Department of Oncological Sciences, Icahn School of Medicine at Mount Sinai, One Gustave L. Levy Place, New York, NY 10029, USA; The Tisch Cancer Institute, Icahn School of Medicine at Mount Sinai, One Gustave L. Levy Place, New York, NY 10029, USA.
Department of Oncological Sciences, Icahn School of Medicine at Mount Sinai, One Gustave L. Levy Place, New York, NY 10029, USA; The Tisch Cancer Institute, Icahn School of Medicine at Mount Sinai, One Gustave L. Levy Place, New York, NY 10029, USA; Department of Dermatology, Icahn School of Medicine at Mount Sinai, One Gustave L. Levy Place, New York, NY 10029, USA; The Diabetes, Obesity, and Metabolism Institute, Icahn School of Medicine at Mount Sinai, One Gustave L. Levy Place, New York, NY 10029, USA.

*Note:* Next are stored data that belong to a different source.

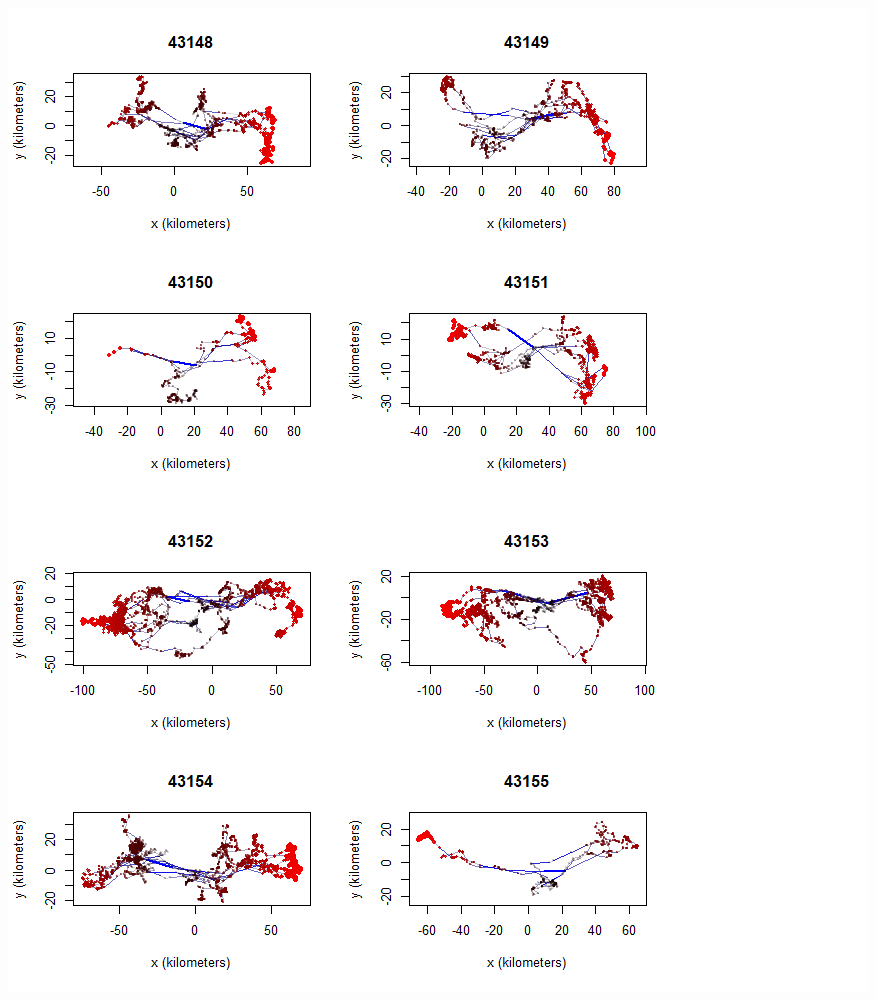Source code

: ![](1.1-prepare-caribou_files/figure-commonmark/unnamed-chunk-13-3.png)

![](1.1-prepare-caribou_files/figure-commonmark/unnamed-chunk-13-4.png)
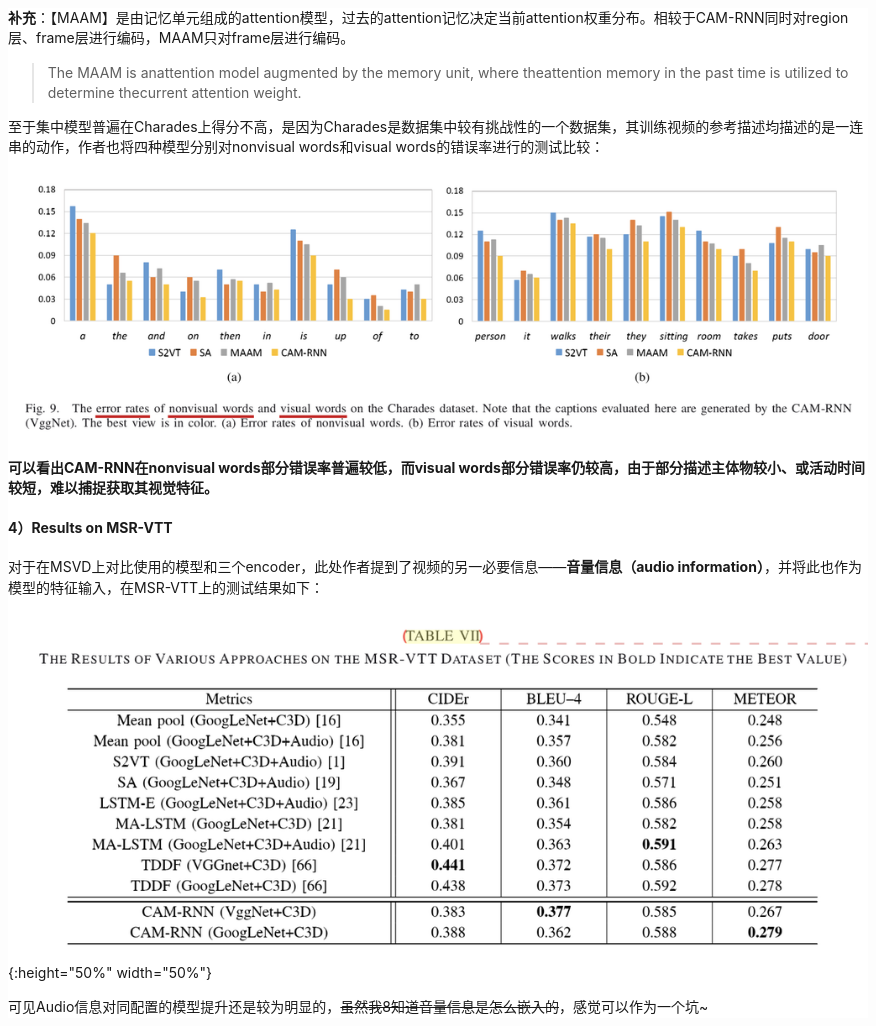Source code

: **补充**：【MAAM】是由记忆单元组成的attention模型，过去的attention记忆决定当前attention权重分布。相较于CAM-RNN同时对region层、frame层进行编码，MAAM只对frame层进行编码。

> The MAAM is anattention model augmented by the memory unit, where theattention memory in the past time is utilized to determine thecurrent attention weight.

至于集中模型普遍在Charades上得分不高，是因为Charades是数据集中较有挑战性的一个数据集，其训练视频的参考描述均描述的是一连串的动作，作者也将四种模型分别对nonvisual words和visual words的错误率进行的测试比较：

![](/img/CV_CAM-img8.png)

**可以看出CAM-RNN在nonvisual words部分错误率普遍较低，而visual words部分错误率仍较高，由于部分描述主体物较小、或活动时间较短，难以捕捉获取其视觉特征。**



#### 4）Results on MSR-VTT

对于在MSVD上对比使用的模型和三个encoder，此处作者提到了视频的另一必要信息——**音量信息（audio information）**，并将此也作为模型的特征输入，在MSR-VTT上的测试结果如下：

![](/img/CV_CAM-img9.png){:height="50%" width="50%"}

可见Audio信息对同配置的模型提升还是较为明显的，~~虽然我8知道音量信息是怎么嵌入的~~，感觉可以作为一个坑~
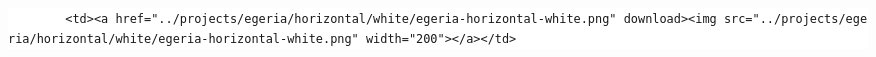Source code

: 			<td><a href="../projects/egeria/horizontal/white/egeria-horizontal-white.png" download><img src="../projects/egeria/horizontal/white/egeria-horizontal-white.png" width="200"></a></td>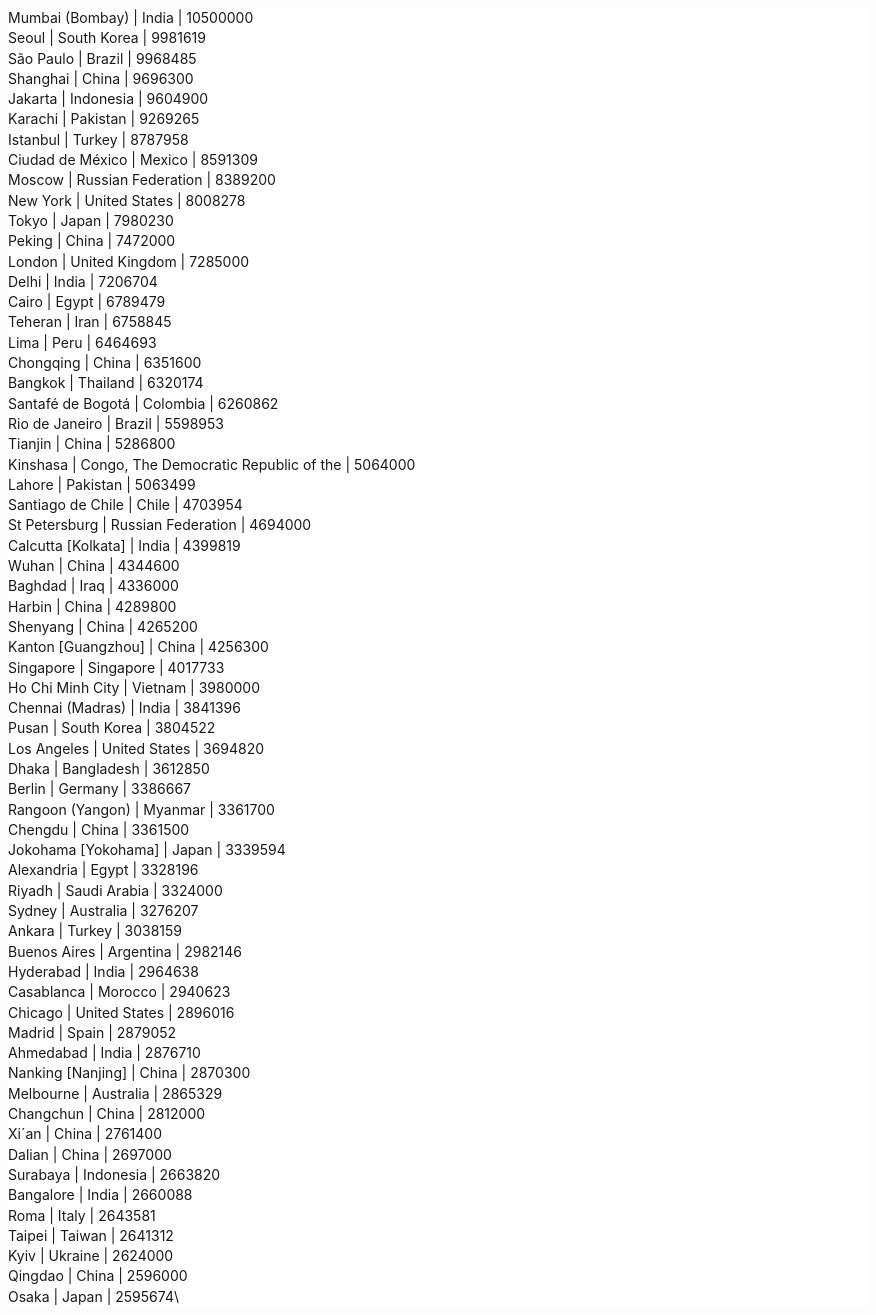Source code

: Mumbai (Bombay) | India | 10500000\
Seoul | South Korea | 9981619\
São Paulo | Brazil | 9968485\
Shanghai | China | 9696300\
Jakarta | Indonesia | 9604900\
Karachi | Pakistan | 9269265\
Istanbul | Turkey | 8787958\
Ciudad de México | Mexico | 8591309\
Moscow | Russian Federation | 8389200\
New York | United States | 8008278\
Tokyo | Japan | 7980230\
Peking | China | 7472000\
London | United Kingdom | 7285000\
Delhi | India | 7206704\
Cairo | Egypt | 6789479\
Teheran | Iran | 6758845\
Lima | Peru | 6464693\
Chongqing | China | 6351600\
Bangkok | Thailand | 6320174\
Santafé de Bogotá | Colombia | 6260862\
Rio de Janeiro | Brazil | 5598953\
Tianjin | China | 5286800\
Kinshasa | Congo, The Democratic Republic of the | 5064000\
Lahore | Pakistan | 5063499\
Santiago de Chile | Chile | 4703954\
St Petersburg | Russian Federation | 4694000\
Calcutta [Kolkata] | India | 4399819\
Wuhan | China | 4344600\
Baghdad | Iraq | 4336000\
Harbin | China | 4289800\
Shenyang | China | 4265200\
Kanton [Guangzhou] | China | 4256300\
Singapore | Singapore | 4017733\
Ho Chi Minh City | Vietnam | 3980000\
Chennai (Madras) | India | 3841396\
Pusan | South Korea | 3804522\
Los Angeles | United States | 3694820\
Dhaka | Bangladesh | 3612850\
Berlin | Germany | 3386667\
Rangoon (Yangon) | Myanmar | 3361700\
Chengdu | China | 3361500\
Jokohama [Yokohama] | Japan | 3339594\
Alexandria | Egypt | 3328196\
Riyadh | Saudi Arabia | 3324000\
Sydney | Australia | 3276207\
Ankara | Turkey | 3038159\
Buenos Aires | Argentina | 2982146\
Hyderabad | India | 2964638\
Casablanca | Morocco | 2940623\
Chicago | United States | 2896016\
Madrid | Spain | 2879052\
Ahmedabad | India | 2876710\
Nanking [Nanjing] | China | 2870300\
Melbourne | Australia | 2865329\
Changchun | China | 2812000\
Xi´an | China | 2761400\
Dalian | China | 2697000\
Surabaya | Indonesia | 2663820\
Bangalore | India | 2660088\
Roma | Italy | 2643581\
Taipei | Taiwan | 2641312\
Kyiv | Ukraine | 2624000\
Qingdao | China | 2596000\
Osaka | Japan | 2595674\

Dev Cell. 2024 Oct 7;59(19):2549-2565. doi: 10.1016/j.devcel.2024.09.004.
The incorporation of mitochondria into early eukaryotes established organelle-based biochemistry and enabled metazoan development. Diverse mitochondrial biochemistry is essential for life, and its homeostatic control via mitochondrial dynamics supports organelle quality and function. Mitochondrial crosstalk with numerous regulated cell death (RCD) pathways controls the decision to die. In this review, we will focus on apoptosis and ferroptosis, two distinct forms of RCD that utilize divergent signaling to kill a targeted cell. We will highlight how proteins and processes involved in mitochondrial dynamics maintain biochemically diverse subcellular compartments to support apoptosis and ferroptosis machinery, as well as unite disparate RCD pathways through dual control of organelle biochemistry and the decision to die.
线粒体被早期真核生物所摄取,建立了基于细胞器的生物化学,并使后生动物得以发展。不同的线粒体生物化学对于生命是必不可少的,通过线粒体动力学对其进行的动态平衡控制支持了细胞器的质量和功能。线粒体与众多受调控的细胞死亡(RCD)途径的相互作用控制着细胞死亡的决定。在这篇综述中,我们将重点关注细胞凋亡和铁死亡这两种不同形式的 RCD,它们利用不同的信号来杀死靶向细胞。我们将强调参与线粒体动力学的蛋白质和过程如何维持具有生物化学多样性的亚细胞区室,以支持细胞凋亡和铁死亡机制,以及通过细胞器生物化学和死亡决定的双重控制来统一不同的 RCD 途径。